Page-level text extractions:
○ ○ ○

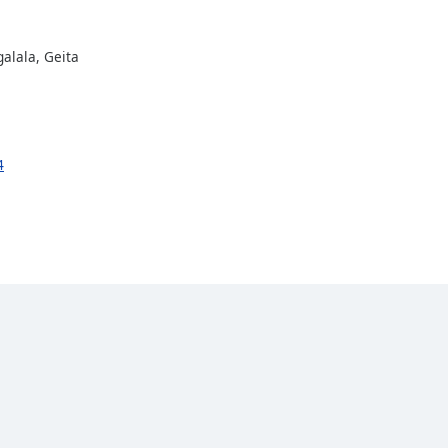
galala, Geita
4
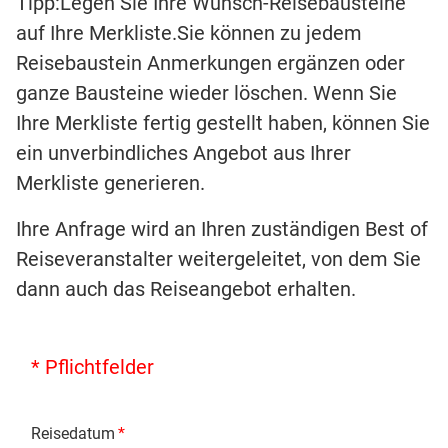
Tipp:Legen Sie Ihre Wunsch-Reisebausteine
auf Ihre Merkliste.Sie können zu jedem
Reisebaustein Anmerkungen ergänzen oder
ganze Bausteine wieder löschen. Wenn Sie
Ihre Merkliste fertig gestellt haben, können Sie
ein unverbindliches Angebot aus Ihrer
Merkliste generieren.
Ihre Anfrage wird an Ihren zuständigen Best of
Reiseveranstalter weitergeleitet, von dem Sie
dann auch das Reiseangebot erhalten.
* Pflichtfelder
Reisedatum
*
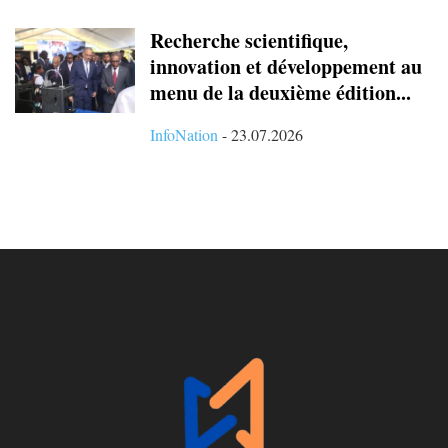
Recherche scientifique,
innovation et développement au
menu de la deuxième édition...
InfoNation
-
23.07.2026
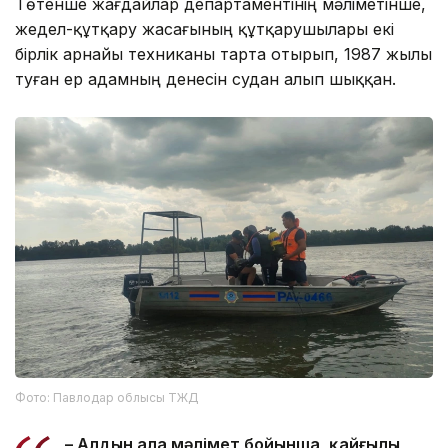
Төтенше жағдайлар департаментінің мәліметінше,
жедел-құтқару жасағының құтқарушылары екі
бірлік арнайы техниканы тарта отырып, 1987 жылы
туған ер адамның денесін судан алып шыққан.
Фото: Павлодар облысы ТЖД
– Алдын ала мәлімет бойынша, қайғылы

○ ○ ○

What needs to be done: Return exactly the stretch above whose first line contains "Ihre Merkliste fertig" and whose last line contains "Төтенше жағдайлар департаментінің", and nothing outside it. The pictures should not appear.

Exercise result:
Ihre Merkliste fertig gestellt haben, können Sie
ein unverbindliches Angebot aus Ihrer
Merkliste generieren.
Ihre Anfrage wird an Ihren zuständigen Best of
Reiseveranstalter weitergeleitet, von dem Sie
dann auch das Reiseangebot erhalten.
* Pflichtfelder
Reisedatum
*
Recherche scientifique,
innovation et développement au
menu de la deuxième édition...
InfoNation
-
23.07.2026
Төтенше жағдайлар департаментінің мәліметінше,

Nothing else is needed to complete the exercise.